Drivers file wage claims

Uber and Lyft drivers filed 137 wage claims in San Francisco, Los Angeles and San Diego last week, according to labor organizers, giving city and state officials a firm nudge to enforce the law. Sam Ruiz, who showed up in San Francisco, told Protocol he's frustrated with fickle ride pricing, decreased driver bonuses and take-home pay that drops year after year.

"It's just not enough," Ruiz said. "We've got families to feed, you know?"

The wage claims will be considered by the state Labor Commissioner's Office, which could dismiss them, send them to a conference to which both parties would be invited (and could prompt a settlement), or consider them in a hearing.

If the wage claims go to a hearing, either side could appeal the decision of the hearing officer. An appeal would move the case out of the commissioner's office to local county courts. Under state limits, drivers could be entitled to up to three years of back wages.

Ken Jacobs, chair of the UC Berkeley Labor Center, predicts an onslaught of other wage claims: "Assuming there is a push toward adjudication and not settlements, this is important in pushing for rulings on the issue," Jacobs said.

#### TASK TO COMPLETE
Proceed with the article on ride-hail drivers' wage claims, continuing from its last sentence.

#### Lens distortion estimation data
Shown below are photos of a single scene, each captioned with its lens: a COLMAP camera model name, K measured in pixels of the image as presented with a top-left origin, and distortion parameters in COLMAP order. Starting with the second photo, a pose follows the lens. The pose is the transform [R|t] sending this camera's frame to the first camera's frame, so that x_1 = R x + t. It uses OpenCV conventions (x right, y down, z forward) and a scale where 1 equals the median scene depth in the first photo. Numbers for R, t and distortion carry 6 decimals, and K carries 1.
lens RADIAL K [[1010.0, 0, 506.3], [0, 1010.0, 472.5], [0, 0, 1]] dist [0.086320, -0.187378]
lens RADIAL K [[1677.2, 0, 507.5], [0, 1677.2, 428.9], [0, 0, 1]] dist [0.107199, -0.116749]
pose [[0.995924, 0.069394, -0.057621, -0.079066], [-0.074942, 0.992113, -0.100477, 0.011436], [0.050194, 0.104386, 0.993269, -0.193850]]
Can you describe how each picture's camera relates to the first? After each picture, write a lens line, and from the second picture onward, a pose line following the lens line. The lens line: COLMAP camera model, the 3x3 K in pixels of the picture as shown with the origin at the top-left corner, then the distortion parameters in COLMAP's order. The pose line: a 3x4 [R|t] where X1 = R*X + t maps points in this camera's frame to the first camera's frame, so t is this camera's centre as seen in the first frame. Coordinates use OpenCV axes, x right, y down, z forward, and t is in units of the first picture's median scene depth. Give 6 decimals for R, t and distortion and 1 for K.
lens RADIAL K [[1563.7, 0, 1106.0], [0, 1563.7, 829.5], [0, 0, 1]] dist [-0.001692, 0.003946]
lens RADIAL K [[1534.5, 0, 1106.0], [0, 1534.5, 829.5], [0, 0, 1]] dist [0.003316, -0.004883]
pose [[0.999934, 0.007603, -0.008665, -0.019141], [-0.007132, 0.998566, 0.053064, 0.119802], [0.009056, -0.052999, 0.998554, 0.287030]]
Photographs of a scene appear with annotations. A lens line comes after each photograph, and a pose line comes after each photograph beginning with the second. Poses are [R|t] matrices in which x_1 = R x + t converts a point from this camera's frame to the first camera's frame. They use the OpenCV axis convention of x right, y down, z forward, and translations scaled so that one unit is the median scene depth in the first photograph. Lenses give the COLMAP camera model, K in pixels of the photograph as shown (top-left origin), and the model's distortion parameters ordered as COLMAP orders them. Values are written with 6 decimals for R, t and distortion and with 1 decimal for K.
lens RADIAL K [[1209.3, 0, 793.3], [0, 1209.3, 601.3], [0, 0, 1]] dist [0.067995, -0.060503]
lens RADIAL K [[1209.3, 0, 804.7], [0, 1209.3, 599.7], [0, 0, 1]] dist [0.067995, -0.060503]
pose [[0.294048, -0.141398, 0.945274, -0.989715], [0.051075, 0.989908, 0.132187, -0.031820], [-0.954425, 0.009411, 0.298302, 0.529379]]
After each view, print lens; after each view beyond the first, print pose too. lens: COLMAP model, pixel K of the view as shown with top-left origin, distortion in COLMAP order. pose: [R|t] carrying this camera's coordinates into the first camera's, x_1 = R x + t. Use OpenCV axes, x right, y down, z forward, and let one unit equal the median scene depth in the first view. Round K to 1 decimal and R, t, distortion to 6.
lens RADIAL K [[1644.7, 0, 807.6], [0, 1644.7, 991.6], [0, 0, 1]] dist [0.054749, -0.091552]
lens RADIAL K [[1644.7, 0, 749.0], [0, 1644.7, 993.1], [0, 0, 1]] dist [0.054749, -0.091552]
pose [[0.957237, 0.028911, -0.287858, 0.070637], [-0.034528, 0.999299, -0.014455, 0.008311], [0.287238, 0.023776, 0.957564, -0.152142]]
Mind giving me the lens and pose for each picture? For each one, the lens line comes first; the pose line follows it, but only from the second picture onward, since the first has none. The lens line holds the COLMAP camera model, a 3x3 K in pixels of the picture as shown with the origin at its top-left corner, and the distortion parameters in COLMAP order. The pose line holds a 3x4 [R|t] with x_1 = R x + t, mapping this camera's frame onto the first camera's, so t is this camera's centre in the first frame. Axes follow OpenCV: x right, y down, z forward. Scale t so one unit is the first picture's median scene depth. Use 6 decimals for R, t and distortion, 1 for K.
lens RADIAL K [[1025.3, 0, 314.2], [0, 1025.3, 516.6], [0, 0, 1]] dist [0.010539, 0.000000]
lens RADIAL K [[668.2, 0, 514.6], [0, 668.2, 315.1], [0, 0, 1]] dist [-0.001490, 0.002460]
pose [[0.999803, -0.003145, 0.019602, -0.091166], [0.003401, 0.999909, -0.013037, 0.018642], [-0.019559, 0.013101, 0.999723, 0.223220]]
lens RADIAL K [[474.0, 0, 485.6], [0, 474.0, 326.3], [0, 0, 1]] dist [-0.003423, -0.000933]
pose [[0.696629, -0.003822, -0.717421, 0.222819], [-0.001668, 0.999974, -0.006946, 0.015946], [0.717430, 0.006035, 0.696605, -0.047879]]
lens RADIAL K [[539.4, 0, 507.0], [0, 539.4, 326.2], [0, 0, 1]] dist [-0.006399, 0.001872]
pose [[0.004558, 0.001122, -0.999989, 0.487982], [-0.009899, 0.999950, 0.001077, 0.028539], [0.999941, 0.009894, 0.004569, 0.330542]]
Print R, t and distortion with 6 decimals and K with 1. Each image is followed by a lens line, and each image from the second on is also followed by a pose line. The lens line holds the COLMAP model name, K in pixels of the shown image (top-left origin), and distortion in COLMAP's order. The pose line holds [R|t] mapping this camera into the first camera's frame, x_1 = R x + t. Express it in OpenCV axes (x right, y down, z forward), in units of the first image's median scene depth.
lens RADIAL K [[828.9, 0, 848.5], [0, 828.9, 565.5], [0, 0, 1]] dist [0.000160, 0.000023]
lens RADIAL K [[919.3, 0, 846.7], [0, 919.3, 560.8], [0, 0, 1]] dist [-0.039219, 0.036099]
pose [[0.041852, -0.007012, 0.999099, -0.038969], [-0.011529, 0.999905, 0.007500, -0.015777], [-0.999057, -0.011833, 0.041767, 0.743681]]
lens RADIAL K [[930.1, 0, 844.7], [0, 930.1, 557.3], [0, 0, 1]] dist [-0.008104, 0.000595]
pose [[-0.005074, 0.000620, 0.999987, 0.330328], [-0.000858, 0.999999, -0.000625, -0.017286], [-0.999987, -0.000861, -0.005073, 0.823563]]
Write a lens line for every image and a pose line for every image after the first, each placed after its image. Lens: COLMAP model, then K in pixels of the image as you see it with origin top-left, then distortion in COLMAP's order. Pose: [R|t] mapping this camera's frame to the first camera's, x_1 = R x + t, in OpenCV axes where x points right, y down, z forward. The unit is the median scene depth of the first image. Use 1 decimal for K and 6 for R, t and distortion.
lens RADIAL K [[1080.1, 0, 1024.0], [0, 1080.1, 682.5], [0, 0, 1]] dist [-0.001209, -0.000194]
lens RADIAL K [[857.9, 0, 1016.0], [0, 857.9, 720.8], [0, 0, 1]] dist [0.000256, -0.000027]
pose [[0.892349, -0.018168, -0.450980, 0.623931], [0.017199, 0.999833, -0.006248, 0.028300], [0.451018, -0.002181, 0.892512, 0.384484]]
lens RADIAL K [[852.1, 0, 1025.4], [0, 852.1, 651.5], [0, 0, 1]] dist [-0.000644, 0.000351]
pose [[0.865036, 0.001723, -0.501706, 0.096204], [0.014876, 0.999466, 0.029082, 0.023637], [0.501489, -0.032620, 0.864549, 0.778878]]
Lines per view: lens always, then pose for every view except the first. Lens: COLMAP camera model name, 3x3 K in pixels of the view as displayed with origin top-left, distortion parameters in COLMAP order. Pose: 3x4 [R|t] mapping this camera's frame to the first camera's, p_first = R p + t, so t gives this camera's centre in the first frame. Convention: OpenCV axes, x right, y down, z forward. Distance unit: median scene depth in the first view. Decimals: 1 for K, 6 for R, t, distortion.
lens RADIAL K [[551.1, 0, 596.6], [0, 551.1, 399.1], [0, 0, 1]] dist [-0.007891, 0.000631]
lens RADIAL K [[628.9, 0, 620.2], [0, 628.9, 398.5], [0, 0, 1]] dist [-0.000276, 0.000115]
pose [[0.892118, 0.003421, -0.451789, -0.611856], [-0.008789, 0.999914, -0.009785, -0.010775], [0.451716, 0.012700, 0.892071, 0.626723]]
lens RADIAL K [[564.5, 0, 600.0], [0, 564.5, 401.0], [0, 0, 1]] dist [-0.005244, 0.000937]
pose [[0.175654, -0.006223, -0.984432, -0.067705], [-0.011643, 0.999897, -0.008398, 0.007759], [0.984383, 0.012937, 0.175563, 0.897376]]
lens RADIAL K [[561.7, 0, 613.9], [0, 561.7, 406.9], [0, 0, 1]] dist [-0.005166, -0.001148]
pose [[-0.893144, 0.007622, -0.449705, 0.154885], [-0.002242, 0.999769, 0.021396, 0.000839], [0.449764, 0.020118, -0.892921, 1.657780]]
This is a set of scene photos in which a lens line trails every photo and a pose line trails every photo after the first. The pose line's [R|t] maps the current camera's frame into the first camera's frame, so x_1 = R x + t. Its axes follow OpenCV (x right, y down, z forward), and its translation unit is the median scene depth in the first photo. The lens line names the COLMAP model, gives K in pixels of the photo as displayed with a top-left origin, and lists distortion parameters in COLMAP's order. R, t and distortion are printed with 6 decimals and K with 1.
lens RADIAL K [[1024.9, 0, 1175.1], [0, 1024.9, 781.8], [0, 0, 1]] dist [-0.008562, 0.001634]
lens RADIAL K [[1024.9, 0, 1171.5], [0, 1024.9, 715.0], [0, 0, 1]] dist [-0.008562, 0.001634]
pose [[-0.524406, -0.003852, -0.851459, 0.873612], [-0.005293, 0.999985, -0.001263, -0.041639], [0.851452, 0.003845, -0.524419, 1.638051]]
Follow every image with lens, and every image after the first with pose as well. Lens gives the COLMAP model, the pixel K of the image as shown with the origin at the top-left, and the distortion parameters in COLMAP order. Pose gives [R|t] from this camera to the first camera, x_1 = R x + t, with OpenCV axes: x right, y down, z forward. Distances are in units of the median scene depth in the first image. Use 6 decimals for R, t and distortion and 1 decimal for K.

#### SOLVED PROBLEM
Arbitration: A potential roadblock?

Uber and Lyft are likely to defend themselves by invoking arbitration agreements with drivers, according to legal experts following the AB 5 fight.

"When drivers go to the agency to file wage claims, what they're asking for is, 'Government, here's the information, you enforce the law, even if we're prohibited from filing claims because of the arbitration agreement,'" said Catherine Fisk, an employment law professor at UC Berkeley School of Law. "But AB 5 allows the government to enforce these protections."

Veena Dubal, a UC Hastings associate professor of law who has studied labor organizing among gig workers, said it may be faster and less expensive for the ride-hailing giants to settle claims. Whatever the outcome, others will be watching, including a few states considering similar legislation.

"People are watching this all over the world," Dubal said. "It's going to shape the politics of gig work all over the world. That's why Uber and Lyft really want to crush this."

Voters to decide?

Uber and Lyft, along with DoorDash, Instacart and Postmates, are pouring $110 million into a campaign to put the worker-classification question before California voters in November. They are proposing worker protections that include earnings guarantees and health care contributions but fall short of classifying drivers as employees.

The campaign to put the initiative on the November ballot, which began collecting signatures during the first week in January, is almost halfway to the necessary 623,212 signatures to qualify, a Protect App-Based Drivers & Services Act spokesperson said this week.

The campaign says it has the support of 35,000 drivers. Throughout California, about 300,000 to 400,000 ride-hailing and delivery drivers hit the streets each month, according to an analysis by the Legislative Analyst's Office.